* _AVAILABLE RECORDS_
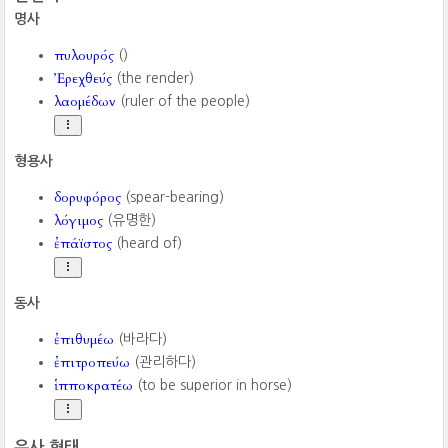
명사
πυλουρός
()
Ἐρεχθεύς
(the render)
λαομέδων
(ruler of the people)
형용사
δορυφόρος
(spear-bearing)
λόγιμος
(유명한)
ἐπάϊστος
(heard of)
동사
ἐπιθυμέω
(바라다)
ἐπιτροπεύω
(관리하다)
ἱπποκρατέω
(to be superior in horse)
유사 형태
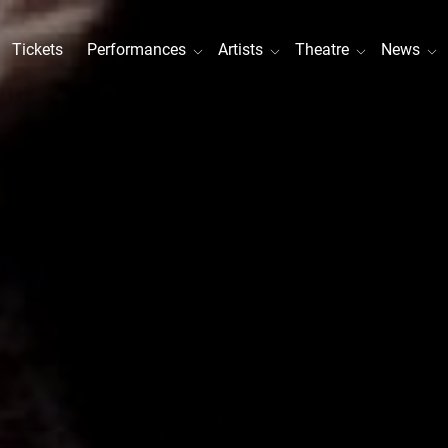
Tickets
Performances
Artists
Theatre
News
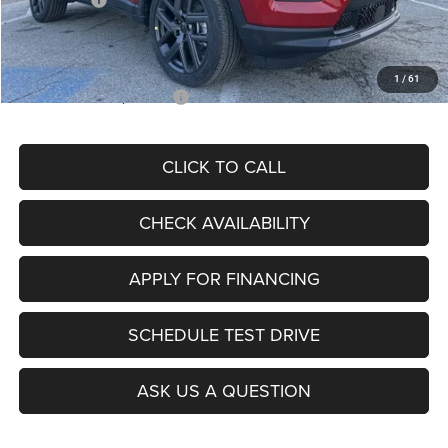
Admin Fee
+$620
McCarthy Price
$26,855
1
/
61
Add. Available Jeep Offers:
$3,500
CLICK TO CALL
CHECK AVAILABILITY
APPLY FOR FINANCING
SCHEDULE TEST DRIVE
ASK US A QUESTION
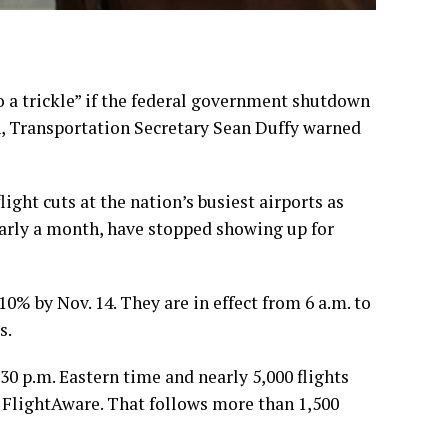
a trickle” if the
federal government shutdown
n, Transportation Secretary Sean Duffy warned
light cuts at the
nation’s busiest airports
as
early a month, have stopped showing up for
 10%
by Nov. 14. They are in effect from 6 a.m. to
s.
30 p.m. Eastern time and nearly 5,000 flights
e FlightAware. That follows more than 1,500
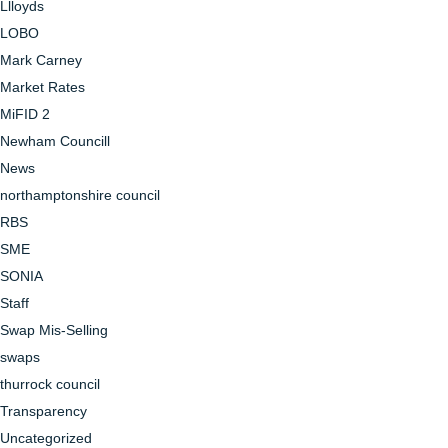
Llloyds
LOBO
Mark Carney
Market Rates
MiFID 2
Newham Councill
News
northamptonshire council
RBS
SME
SONIA
Staff
Swap Mis-Selling
swaps
thurrock council
Transparency
Uncategorized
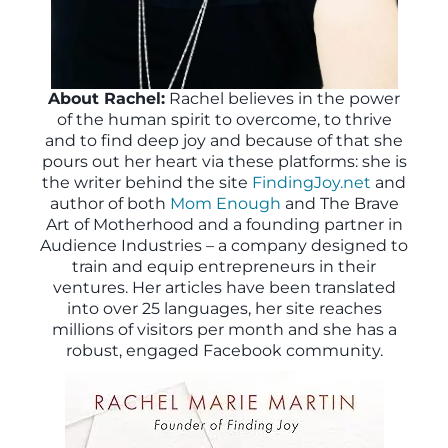
About Rachel:
Rachel believes in the power
of the human spirit to overcome, to thrive
and to find deep joy and because of that she
pours out her heart via these platforms: she is
the writer behind the site
FindingJoy.net
and
author of both
Mom Enough
and The Brave
Art of Motherhood and a founding partner in
Audience Industries – a company designed to
train and equip entrepreneurs in their
ventures. Her articles have been translated
into over 25 languages, her site reaches
millions of visitors per month and she has a
robust, engaged Facebook community.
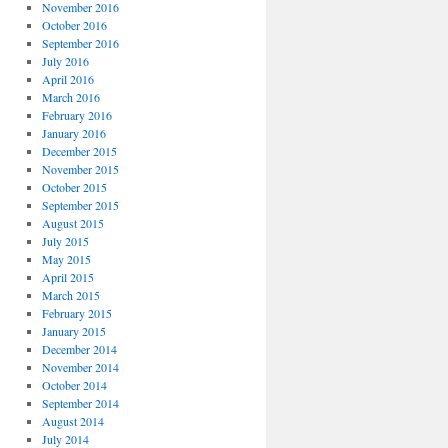
November 2016
October 2016
September 2016
July 2016
April 2016
March 2016
February 2016
January 2016
December 2015
November 2015
October 2015
September 2015
August 2015
July 2015
May 2015
April 2015
March 2015
February 2015
January 2015
December 2014
November 2014
October 2014
September 2014
August 2014
July 2014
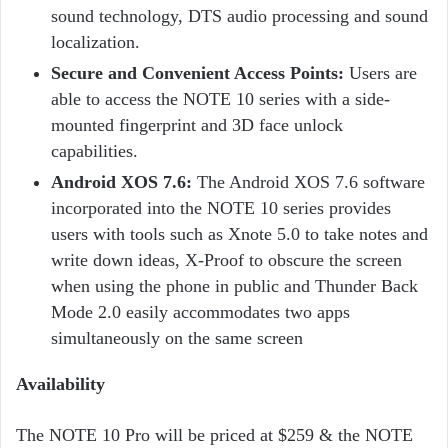
sound technology, DTS audio processing and sound
localization.
Secure and Convenient Access Points:
Users are
able to access the NOTE 10 series with a side-
mounted fingerprint and 3D face unlock
capabilities.
Android XOS 7.6:
The Android XOS 7.6 software
incorporated into the NOTE 10 series provides
users with tools such as Xnote 5.0 to take notes and
write down ideas, X-Proof to obscure the screen
when using the phone in public and Thunder Back
Mode 2.0 easily accommodates two apps
simultaneously on the same screen
Availability
The NOTE 10 Pro will be priced at $259 & the NOTE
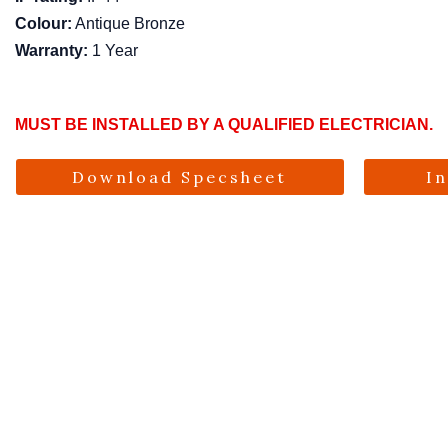
Colour:
Antique Bronze
Warranty:
1 Year
MUST BE INSTALLED BY A QUALIFIED ELECTRICIAN.
Download Specsheet
I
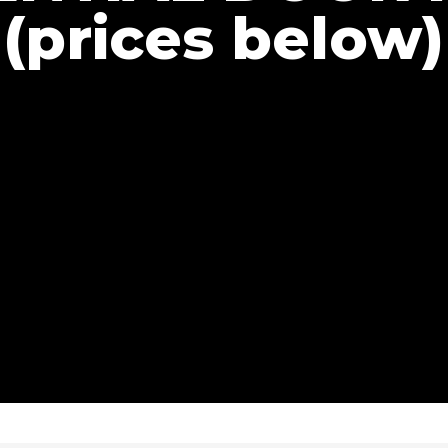
(prices below)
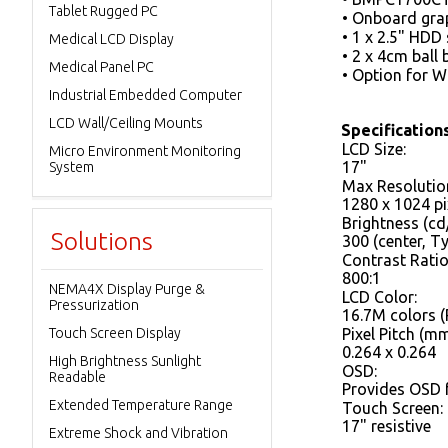
Tablet Rugged PC
• Onboard grap
• 1 x 2.5" HDD
Medical LCD Display
• 2 x 4cm ball 
Medical Panel PC
• Option for 
Industrial Embedded Computer
LCD Wall/Ceiling Mounts
Specification
LCD Size:
Micro Environment Monitoring
17"
System
Max Resolutio
1280 x 1024 pi
Brightness (cd
Solutions
300 (center, 
Contrast Ratio
800:1
NEMA4X Display Purge &
LCD Color:
Pressurization
16.7M colors (
Touch Screen Display
Pixel Pitch (mm
0.264 x 0.264
High Brightness Sunlight
OSD:
Readable
Provides OSD 
Extended Temperature Range
Touch Screen:
17" resistive
Extreme Shock and Vibration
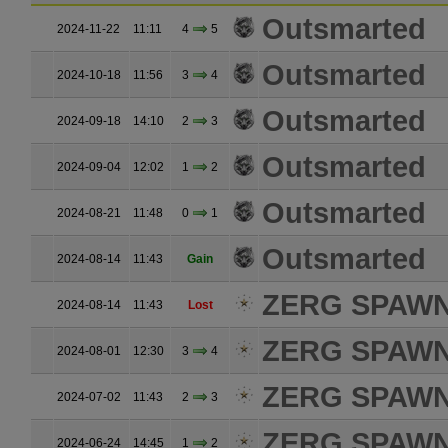
Outsmarted
2024-11-22
11:11
4
5
Outsmarted
2024-10-18
11:56
3
4
Outsmarted
2024-09-18
14:10
2
3
Outsmarted
2024-09-04
12:02
1
2
Outsmarted
2024-08-21
11:48
0
1
Outsmarted
2024-08-14
11:43
Gain
ZERG SPAW
2024-08-14
11:43
Lost
ZERG SPAW
2024-08-01
12:30
3
4
ZERG SPAW
2024-07-02
11:43
2
3
ZERG SPAW
2024-06-24
14:45
1
2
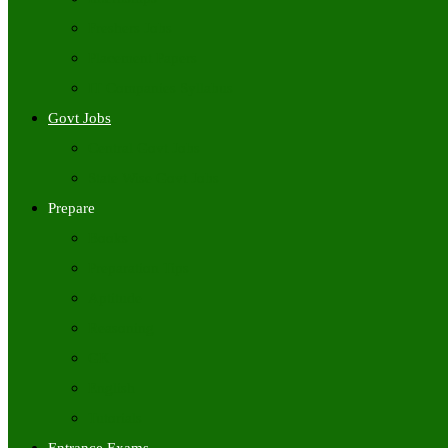
Freshers Jobs
Placement Papers
IT Companies Syllabus
Govt Jobs
Central Govt Jobs
State Wise Govt Jobs
Prepare
Books
Preparation Tips
Aptitude
Reasoning
GK
English
Tutorials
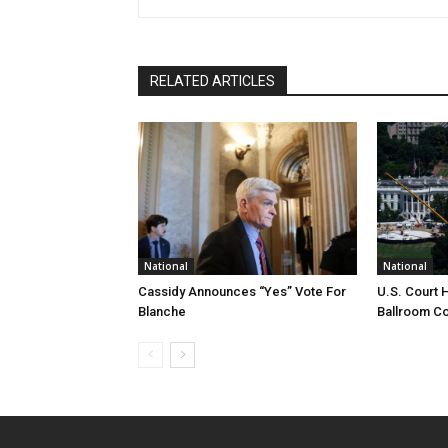
RELATED ARTICLES
National
National
Cassidy Announces “Yes” Vote For
U.S. Court 
Blanche
Ballroom Co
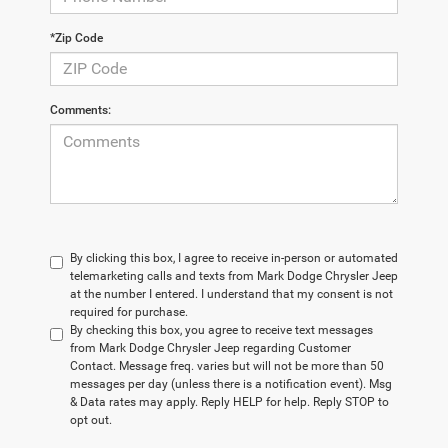
*Zip Code
Comments:
By clicking this box, I agree to receive in-person or automated
telemarketing calls and texts from Mark Dodge Chrysler Jeep
at the number I entered. I understand that my consent is not
required for purchase.
By checking this box, you agree to receive text messages
from Mark Dodge Chrysler Jeep regarding Customer
Contact. Message freq. varies but will not be more than 50
messages per day (unless there is a notification event). Msg
& Data rates may apply. Reply HELP for help. Reply STOP to
opt out.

* _TASK DESCRIPTION_
Put every line in the records between the lines holding "sound technology, DTS" and "Extreme Shock and Vibration", inclusive, into a Markdown table with a Row column numbering each one and a Line column giving its text. Skip blank lines and leave the pictures out.

* _YOUR RESPONSE_
| Row | Line |
|---|---|
| 1 | sound technology, DTS audio processing and sound |
| 2 | localization. |
| 3 | Secure and Convenient Access Points: |
| 4 | Users are |
| 5 | able to access the NOTE 10 series with a side- |
| 6 | mounted fingerprint and 3D face unlock |
| 7 | capabilities. |
| 8 | Android XOS 7.6: |
| 9 | The Android XOS 7.6 software |
| 10 | incorporated into the NOTE 10 series provides |
| 11 | users with tools such as Xnote 5.0 to take notes and |
| 12 | write down ideas, X-Proof to obscure the screen |
| 13 | when using the phone in public and Thunder Back |
| 14 | Mode 2.0 easily accommodates two apps |
| 15 | simultaneously on the same screen |
| 16 | Availability |
| 17 | The NOTE 10 Pro will be priced at $259 & the NOTE |
| 18 | Colour: |
| 19 | Antique Bronze |
| 20 | Warranty: |
| 21 | 1 Year |
| 22 | MUST BE INSTALLED BY A QUALIFIED ELECTRICIAN. |
| 23 | Download Specsheet |
| 24 | I |
| 25 | (prices below) |
| 26 | Tablet Rugged PC |
| 27 | • Onboard grap |
| 28 | • 1 x 2.5" HDD |
| 29 | Medical LCD Display |
| 30 | • 2 x 4cm ball  |
| 31 | Medical Panel PC |
| 32 | • Option for  |
| 33 | Industrial Embedded Computer |
| 34 | LCD Wall/Ceiling Mounts |
| 35 | Specification |
| 36 | LCD Size: |
| 37 | Micro Environment Monitoring |
| 38 | 17" |
| 39 | System |
| 40 | Max Resolutio |
| 41 | 1280 x 1024 pi |
| 42 | Brightness (cd |
| 43 | Solutions |
| 44 | 300 (center,  |
| 45 | Contrast Ratio |
| 46 | 800:1 |
| 47 | NEMA4X Display Purge & |
| 48 | LCD Color: |
| 49 | Pressurization |
| 50 | 16.7M colors ( |
| 51 | Touch Screen Display |
| 52 | Pixel Pitch (mm |
| 53 | 0.264 x 0.264 |
| 54 | High Brightness Sunlight |
| 55 | OSD: |
| 56 | Readable |
| 57 | Provides OSD  |
| 58 | Extended Temperature Range |
| 59 | Touch Screen: |
| 60 | 17" resistive |
| 61 | Extreme Shock and Vibration |